Even by billionaire standards, Simons is unique. For most of his life, even while at Renaissance, he still was heavily engaged in high-level math work. Having lost two sons (Nick, who drowned in 2003 and Paul, who died after a bike accident in 1996), Simons looked at math as a kind of escape, saying, “when you’re really thinking hard about mathematics, you’re in your own world.”
Today, Simons plays a more passive role at Renaissance. He dedicates most of his time to the Simons Foundation, his philanthropic foundation he founded with his wife, Marilyn. The Foundation’s mission is to “advance the frontiers of research in mathematics and the basic sciences.” The Foundation makes grants to scientists and launched the Flatiron Institute in 2016 to conduct their own research.
Though Simons’ time is mostly spent away from Renaissance now, he still serves as an advisor and has a major voice at the hedge fund he founded nearly 40 years ago. The fund recently made a couple huge moves, dumping its entire position in both Advance Micro Devices (AMD) and Tesla (TSLA) for a combined $240 million.
A Big Step Back in Advanced Micro Devices
Though AMD’s stock price more than tripled between January and September, the stock has plummeted more than 40% since. Amid the fall, Simons and Renaissance completely exited to stock – more than seven million shares valued at nearly $230 million. While excitement is growing for its new 7-nanometer processing chip set to be released next year, worries over slowing demand for CPUs and semi-custom have sent the stock into a free fall.
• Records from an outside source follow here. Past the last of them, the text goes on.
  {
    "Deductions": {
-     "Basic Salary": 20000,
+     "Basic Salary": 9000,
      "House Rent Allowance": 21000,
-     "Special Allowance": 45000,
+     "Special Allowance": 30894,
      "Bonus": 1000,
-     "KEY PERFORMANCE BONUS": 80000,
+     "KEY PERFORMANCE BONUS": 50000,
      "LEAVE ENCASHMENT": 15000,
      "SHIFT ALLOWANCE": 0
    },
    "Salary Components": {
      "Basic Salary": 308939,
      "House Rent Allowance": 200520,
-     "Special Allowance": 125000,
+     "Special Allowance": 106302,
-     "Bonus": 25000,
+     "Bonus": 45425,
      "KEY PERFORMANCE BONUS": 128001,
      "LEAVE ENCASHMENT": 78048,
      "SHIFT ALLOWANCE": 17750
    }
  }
Even as investors are fleeing the stock, Wall Street analysts are still moderately optimistic about the stock. TipRanks analysis of 24 analyst ratings show a consensus Moderate Buy, with a 43% upside. Of the 24 analysts, 12 recommend Buy, ten say Hold and two recommending Sell (See AMD’s price targets and analyst ratings on TipRanks)
Simons Onloads on Tesla, Too
As Simon waves a big goodbye to AMD, he waves a smaller goodbye to Tesla. The fund fully exited Tesla, selling more than 73,000 shares for about $19.4 million. While a mere drop in the bucket for a $84 billion hedge fund, perhaps this is a sign for other investors to exit the stock, too.
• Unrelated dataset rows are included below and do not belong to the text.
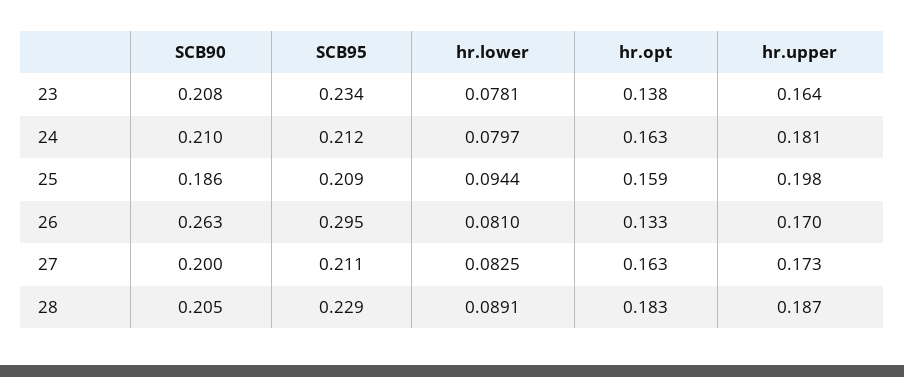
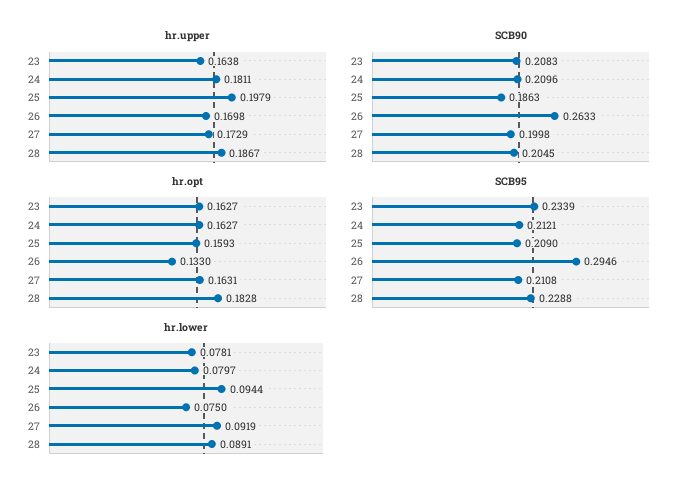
  {
    "SCB90": {
      "23": 0.2083,
      "24": 0.2096,
      "25": 0.1863,
      "26": 0.2633,
      "27": 0.1998,
      "28": 0.2045
    },
    "SCB95": {
      "23": 0.2339,
      "24": 0.2121,
      "25": 0.209,
      "26": 0.2946,
      "27": 0.2108,
      "28": 0.2288
    },
    "hr.lower": {
      "23": 0.0781,
      "24": 0.0797,
      "25": 0.0944,
-     "26": 0.081,
+     "26": 0.075,
-     "27": 0.0825,
+     "27": 0.0919,
      "28": 0.0891
    },
    "hr.opt": {
-     "23": 0.138,
+     "23": 0.1627,
      "24": 0.1627,
      "25": 0.1593,
      "26": 0.133,
      "27": 0.1631,
      "28": 0.1828
    },
    "hr.upper": {
      "23": 0.1638,
      "24": 0.1811,
      "25": 0.1979,
      "26": 0.1698,
      "27": 0.1729,
      "28": 0.1867
    }
  }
Tesla’s 2018 has been mixed; while the stock is performing near market levels for the year, it has risen or fell double digits more than a dozen times. CEO Elon Musk was forced to step down as Chairman following an SEC investigation, but the company hit a few production milestones that excited investors.
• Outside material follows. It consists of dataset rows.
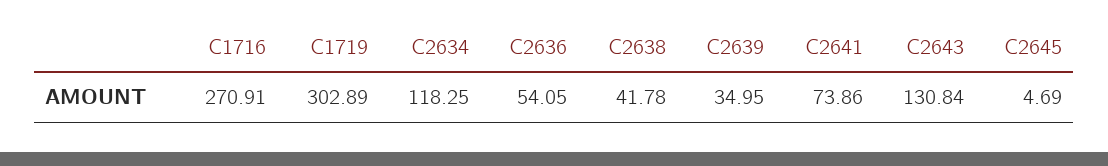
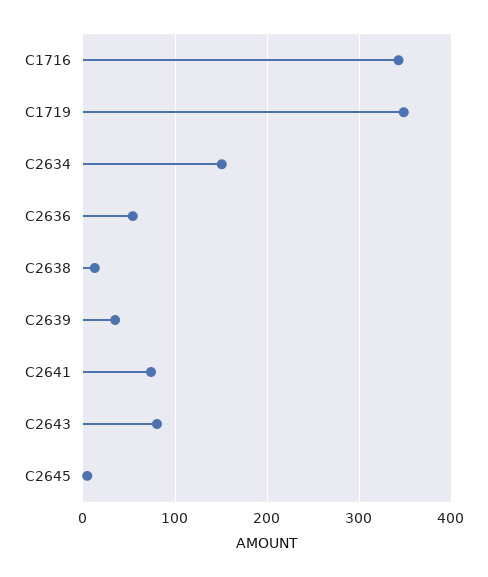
  {
-   "C1716": 270.91,
+   "C1716": 340,
-   "C1719": 302.89,
+   "C1719": 350,
-   "C2634": 118.25,
+   "C2634": 150,
    "C2636": 54.05,
-   "C2638": 41.78,
+   "C2638": 10,
    "C2639": 34.95,
    "C2641": 73.86,
-   "C2643": 130.84,
+   "C2643": 80,
    "C2645": 4.69
  }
While Tesla reported its best and most profitable quarter yet last quarter, the company faces new challenges in 2019. With the US Federal Tax Credit for electric cars set to decrease 50%, investors are concerned that this will contribute to a decrease in car sales, too. Analyst David Tamberrino of Goldman Sachs is also concerned that “sustainable demand for the Model 3 likely resides at the lower end of the price curve (i.e., for the not-currently-offered base price $35k variant).” Finally, Tesla continues to face rising competition from other luxury carmakers who are increasingly investing in manufacturing premium electric vehicles.
As the stock had a mixed year, it should come as no surprise that investors have mixed feelings on the company. Of 27 analyst ratings on TipRanks, there is a consensus Hold rating with 10 analysts recommending Buy, eight recommending Hold and nine recommending Sell. The analyst community is clearly perplexed what to think about Tesla, as their average price target is only 1.3% higher than the current stock price. (See Tesla’s price targets and analyst ratings on TipRanks).